The statute (section 3163, B. S.) provides that, if it can be done without injury, “the homestead shall not be sold until all the other mortgaged lands have been sold.” The respondent has seen fit in his own selected method to proceed against the land not a homestead to enforce his claim, and he must be held to the consequences of this rule of the statute. He ought not to stand in any better position than if he had filed his bill to enforce his equitable lien upon that portion of the land not a homestead, and it had been sold and only a part of his claim satisfied; or than if he had proceeded to enforce his lien on the whole, and that part not a homestead could have *584been sold first and separately without injury. By his consent, that part of the land not a homestead has been placed beyond his reach in the enforcement of his equitable lien. He has chosen to proceed with other creditors to obtain his rights, and that portion of the land is now beyond his reach in this action In respect to his lien, he could not ask to be placed in any better position than he occupied in the first place, and he should not be allowed, in respect to the homestead part of the land, to stand in any better position. It was his fault alone, and not the fault of the owner of the homestead, that all that portion of the land not a homestead has been put beyond the reach of this suit, and he alone should suffer the consequences. By his fault, if fault it can be called, if his present claim is allowed, he would stand by reason of it in a better position than he would otherwise have stood; for he now virtually asks that the homestead be sold first to satisfy much the larger portion of his claim. Had he proceeded in the first place to enforce his lien on all of the land, that not a homestead would have been first sold, and, to the extent realized by such sale, his claim pro tanto would have been satisfied; and it might well be in such a case that the owner of the homestead would have seen to it that such portion of the land should sell for its full value, in order to protect his homestead.

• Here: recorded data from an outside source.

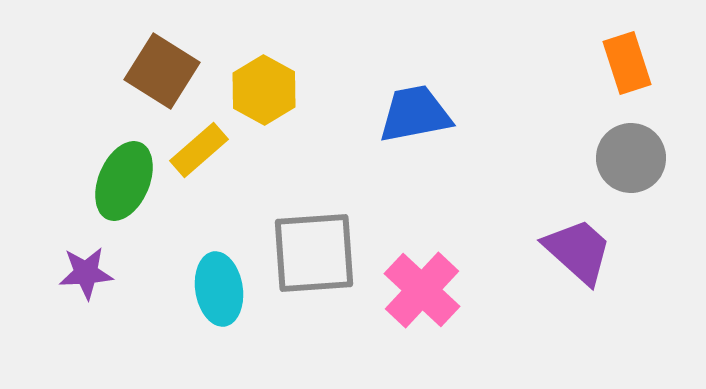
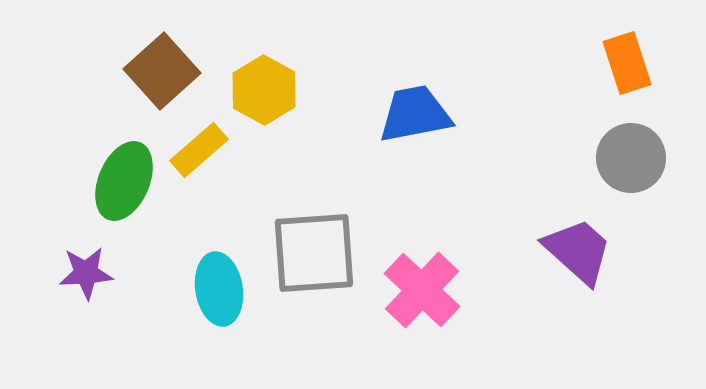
brown square: rotated 16 degrees clockwise
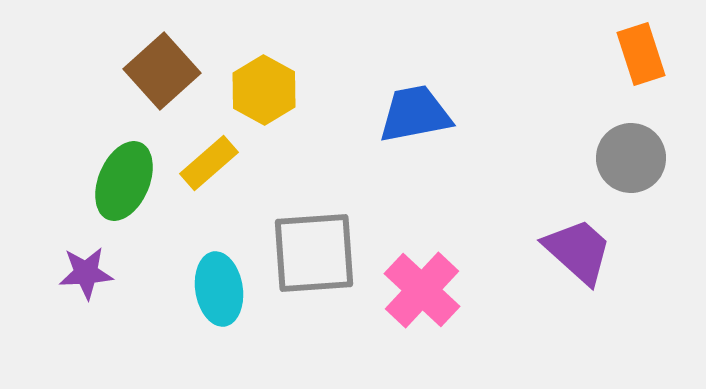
orange rectangle: moved 14 px right, 9 px up
yellow rectangle: moved 10 px right, 13 px down
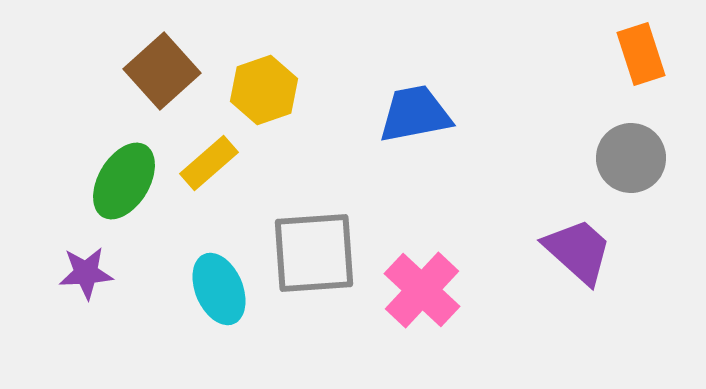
yellow hexagon: rotated 12 degrees clockwise
green ellipse: rotated 8 degrees clockwise
cyan ellipse: rotated 14 degrees counterclockwise
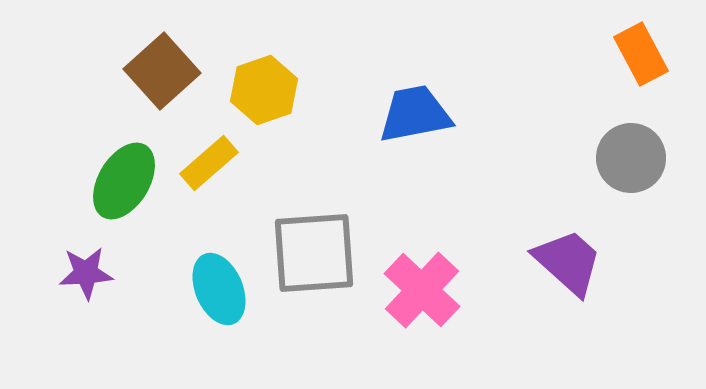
orange rectangle: rotated 10 degrees counterclockwise
purple trapezoid: moved 10 px left, 11 px down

In any view we think it just that the natural and probable consequences of the enforcement of the statutory rule and order of sale should now fall upon the respondent. There is nothing appearing in the record to impeach the fairness of the administrator’s sale of the eighty acres; and it is presumed that such sale was properly confirmed by the court, and it should, for the purposes of this case, be presumed that the amount for which the land was sold was its fair market value. According to our view, therefore, the judgment of the circuit court was not the proper judgment in such a case. We think the entire amount of the net product of such sale should be deducted from the claim of the respondent, instead of the per *585cent, which was his distributive share thereof, as allowed by the judgment.

By the Court. — The judgment is. reversed, and the cause remanded with directions that the net product of the administrator’s sale of the eighty acres be ascertained and deducted from the whole amount of the plaintiff’s claim, without interest, and without regard to-the per cent, he has already received, and that judgment for the remainder, and for the sale of the homestead, be entered accordingly.